## What to work on
Please copy all the lines that follow, word for word.

## Data in this exercise
----------

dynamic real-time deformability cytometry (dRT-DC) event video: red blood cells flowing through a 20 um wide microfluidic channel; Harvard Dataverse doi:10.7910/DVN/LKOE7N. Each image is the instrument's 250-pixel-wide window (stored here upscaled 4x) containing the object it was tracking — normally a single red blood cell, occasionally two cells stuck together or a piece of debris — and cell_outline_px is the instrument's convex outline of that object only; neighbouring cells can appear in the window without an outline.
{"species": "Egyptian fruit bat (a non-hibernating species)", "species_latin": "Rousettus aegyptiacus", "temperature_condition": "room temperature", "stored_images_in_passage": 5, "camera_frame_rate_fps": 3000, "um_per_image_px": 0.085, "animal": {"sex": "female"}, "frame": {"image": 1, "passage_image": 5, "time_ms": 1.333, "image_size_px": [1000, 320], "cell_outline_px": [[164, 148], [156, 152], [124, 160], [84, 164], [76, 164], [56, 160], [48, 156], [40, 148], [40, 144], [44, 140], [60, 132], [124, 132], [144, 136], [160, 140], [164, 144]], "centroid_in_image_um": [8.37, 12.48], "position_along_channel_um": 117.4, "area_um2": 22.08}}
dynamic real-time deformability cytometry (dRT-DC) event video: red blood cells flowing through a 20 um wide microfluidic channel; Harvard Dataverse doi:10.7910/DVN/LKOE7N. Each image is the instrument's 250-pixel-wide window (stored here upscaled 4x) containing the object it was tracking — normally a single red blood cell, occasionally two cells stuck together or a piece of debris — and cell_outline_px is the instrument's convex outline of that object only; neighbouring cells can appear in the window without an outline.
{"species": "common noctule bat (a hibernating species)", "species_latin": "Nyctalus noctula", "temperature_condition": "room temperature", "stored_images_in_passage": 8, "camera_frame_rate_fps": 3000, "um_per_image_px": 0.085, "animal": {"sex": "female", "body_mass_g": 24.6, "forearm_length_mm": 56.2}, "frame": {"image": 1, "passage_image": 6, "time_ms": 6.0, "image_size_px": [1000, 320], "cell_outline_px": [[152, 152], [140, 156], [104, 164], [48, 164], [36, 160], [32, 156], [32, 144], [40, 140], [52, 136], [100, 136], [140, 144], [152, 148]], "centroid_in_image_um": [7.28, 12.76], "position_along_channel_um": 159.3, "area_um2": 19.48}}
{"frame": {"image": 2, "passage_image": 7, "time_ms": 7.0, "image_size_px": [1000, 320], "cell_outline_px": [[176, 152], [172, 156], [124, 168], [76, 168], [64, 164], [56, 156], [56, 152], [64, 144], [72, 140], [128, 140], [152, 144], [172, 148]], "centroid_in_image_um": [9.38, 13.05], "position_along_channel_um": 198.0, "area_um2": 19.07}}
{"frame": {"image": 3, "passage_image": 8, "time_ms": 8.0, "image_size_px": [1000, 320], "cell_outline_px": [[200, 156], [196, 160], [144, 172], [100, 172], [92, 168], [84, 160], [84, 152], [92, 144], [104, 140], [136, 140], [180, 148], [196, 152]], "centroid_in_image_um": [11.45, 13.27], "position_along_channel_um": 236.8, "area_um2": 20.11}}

----------

## Solution
dynamic real-time deformability cytometry (dRT-DC) event video: red blood cells flowing through a 20 um wide microfluidic channel; Harvard Dataverse doi:10.7910/DVN/LKOE7N. Each image is the instrument's 250-pixel-wide window (stored here upscaled 4x) containing the object it was tracking — normally a single red blood cell, occasionally two cells stuck together or a piece of debris — and cell_outline_px is the instrument's convex outline of that object only; neighbouring cells can appear in the window without an outline.
{"species": "Egyptian fruit bat (a non-hibernating species)", "species_latin": "Rousettus aegyptiacus", "temperature_condition": "room temperature", "stored_images_in_passage": 5, "camera_frame_rate_fps": 3000, "um_per_image_px": 0.085, "animal": {"sex": "female"}, "frame": {"image": 1, "passage_image": 5, "time_ms": 1.333, "image_size_px": [1000, 320], "cell_outline_px": [[164, 148], [156, 152], [124, 160], [84, 164], [76, 164], [56, 160], [48, 156], [40, 148], [40, 144], [44, 140], [60, 132], [124, 132], [144, 136], [160, 140], [164, 144]], "centroid_in_image_um": [8.37, 12.48], "position_along_channel_um": 117.4, "area_um2": 22.08}}
dynamic real-time deformability cytometry (dRT-DC) event video: red blood cells flowing through a 20 um wide microfluidic channel; Harvard Dataverse doi:10.7910/DVN/LKOE7N. Each image is the instrument's 250-pixel-wide window (stored here upscaled 4x) containing the object it was tracking — normally a single red blood cell, occasionally two cells stuck together or a piece of debris — and cell_outline_px is the instrument's convex outline of that object only; neighbouring cells can appear in the window without an outline.
{"species": "common noctule bat (a hibernating species)", "species_latin": "Nyctalus noctula", "temperature_condition": "room temperature", "stored_images_in_passage": 8, "camera_frame_rate_fps": 3000, "um_per_image_px": 0.085, "animal": {"sex": "female", "body_mass_g": 24.6, "forearm_length_mm": 56.2}, "frame": {"image": 1, "passage_image": 6, "time_ms": 6.0, "image_size_px": [1000, 320], "cell_outline_px": [[152, 152], [140, 156], [104, 164], [48, 164], [36, 160], [32, 156], [32, 144], [40, 140], [52, 136], [100, 136], [140, 144], [152, 148]], "centroid_in_image_um": [7.28, 12.76], "position_along_channel_um": 159.3, "area_um2": 19.48}}
{"frame": {"image": 2, "passage_image": 7, "time_ms": 7.0, "image_size_px": [1000, 320], "cell_outline_px": [[176, 152], [172, 156], [124, 168], [76, 168], [64, 164], [56, 156], [56, 152], [64, 144], [72, 140], [128, 140], [152, 144], [172, 148]], "centroid_in_image_um": [9.38, 13.05], "position_along_channel_um": 198.0, "area_um2": 19.07}}
{"frame": {"image": 3, "passage_image": 8, "time_ms": 8.0, "image_size_px": [1000, 320], "cell_outline_px": [[200, 156], [196, 160], [144, 172], [100, 172], [92, 168], [84, 160], [84, 152], [92, 144], [104, 140], [136, 140], [180, 148], [196, 152]], "centroid_in_image_um": [11.45, 13.27], "position_along_channel_um": 236.8, "area_um2": 20.11}}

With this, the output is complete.